Certamente, la storia è purtroppo ricca di esempi di tal genere e anche vari studi psicosociali, come il famoso esperimento della prigione simulata di Stanford, evidenziano quanta violenza gli esseri umani riescono a compiere agendo all’interno di un’organizzazione ritenuta legittima. La guerra è forse l’esempio più drammatico perché in guerra gli individui sono organizzati in modo tale che chi ha deciso di uccidere non lo fa e chi l’ho fa non l’ha deciso. Da qui la necessità di una rigida gerarchia, una catena del comando, un ferreo principio di autorità che lega e accomuna comandanti e comandati. Poiché ho già detto dell’importanza di analizzare cosa accade tra gli esseri umani, in simili contesti si punta a far sì che le interazioni siano esaurite da ruoli e regole contingenti, non concedendo spazio a relazioni personalizzate. Naturalmente, questo non vuol dire che i singoli sono forgiati unilateralmente dall’ambiente, secondo un rigido determinismo. Però i limitati gradi di libertà, la spogliazione della soggettività, l’asservimento all’organizzazione, i soprusi interpretati e legittimati come lavoro, e altri processi del genere preparano e sprigionano la violenza.
Luigi Zoja ha parlato dell’“asimmetrica forza del male”: occorrono decenni per maturare un atteggiamento pacifico, ma basta un attimo per cedere al furore omicida. Cosa ne pensa? C’è speranza per il nostro mondo afflitto dalla millenaria violenza umana?

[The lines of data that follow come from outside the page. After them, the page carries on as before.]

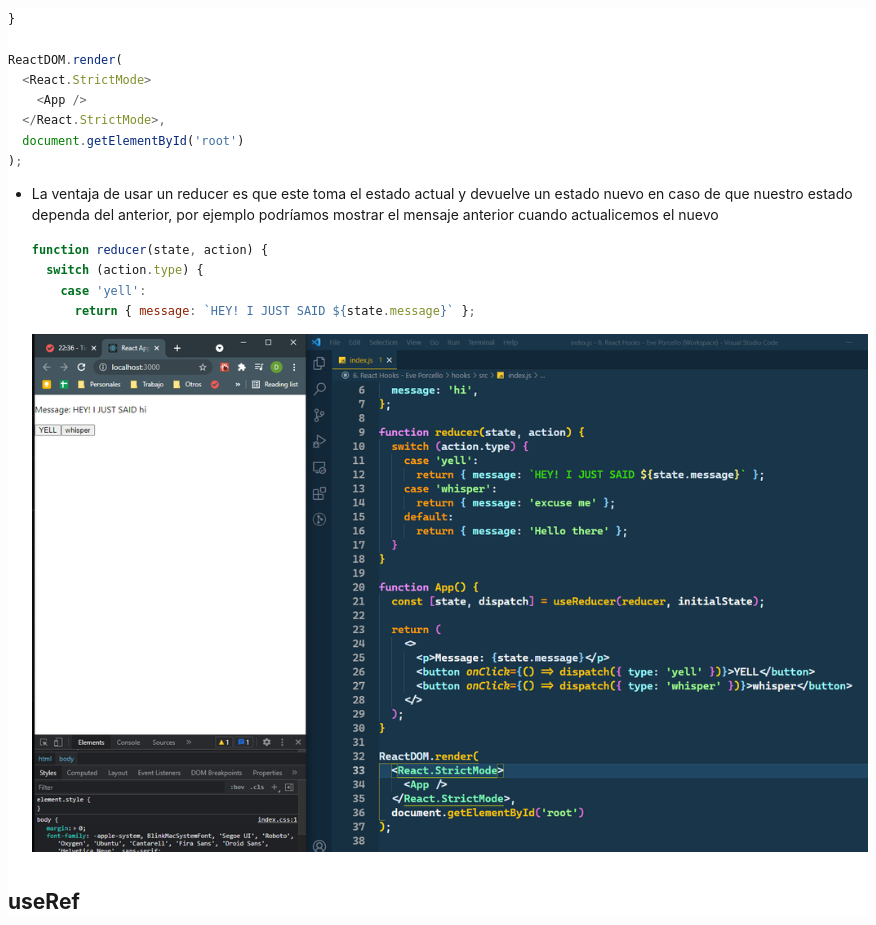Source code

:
   ```js
  }

  ReactDOM.render(
    <React.StrictMode>
      <App />
    </React.StrictMode>,
    document.getElementById('root')
  );
  ```

- La ventaja de usar un reducer es que este toma el estado actual y devuelve un estado nuevo en caso de que nuestro estado dependa del anterior, por ejemplo podríamos mostrar el mensaje anterior cuando actualicemos el nuevo

  ```js
  function reducer(state, action) {
    switch (action.type) {
      case 'yell':
        return { message: `HEY! I JUST SAID ${state.message}` };

  ```

  ![5](images/6._React_Hooks-Eve%20Porcello_5.png)

## useRef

Per rispondere partirei da una constatazione che a mio avviso troppe volte viene ignorata: nella storia umana il tempo della minaccia, della violenza e della guerra è largamente inferiore al tempo del lavoro, della costruzione di comunità, della pace. Poiché in noi non c’è alcun guerriero dormiente che aspetta di essere risvegliato da squilli di tromba e lo stato di partenza degli esseri umani non è quello di un conflitto (aperto o sopito che sia), a cui si cerca affannosamente di porre rimedio, a mio avviso serve un cambio di prospettiva: non è il male il soggetto, il soggetto sono gli esseri umani che fanno o non fanno ciò che chiamiamo male. Per l’essere umano, qualsiasi attività, come uccidere, comporta una consapevole presa di posizione rispetto a ciò che sta facendo. L’essere umano è sempre nella condizione di chiedersi cosa deve fare e perché deve farlo. Egli è libero nel senso che può svolgere una moltitudine di attività, può usare la forza contro un suo simile, o decidere di allearsi per cooperare, oppure ignorarlo. Quindi, la violenza è un’opzione. E se la violenza è un’opzione, c’è sicuramente la speranza (unita all’impegno di costruire comunità civili e giuste) che l’essere umano non la scelga.
Adriano Zamperini è professore di Psicologia della violenza, di Psicologia del disagio sociale e di Relazioni interpersonali all’Università di Padova. Tra i suoi libri: L’indifferenza (Einaudi, 2007) e L’ostracismo (Einaudi, 2010); (con M. Menegatto), Cittadinanza ferita e trauma psicopolitico (Liguori, 2011). È tra i curatori e autori di Psiche. Dizionario storico di psicologia, psichiatria, psicoanalisi, neuroscienze (Einaudi, 2006-2007).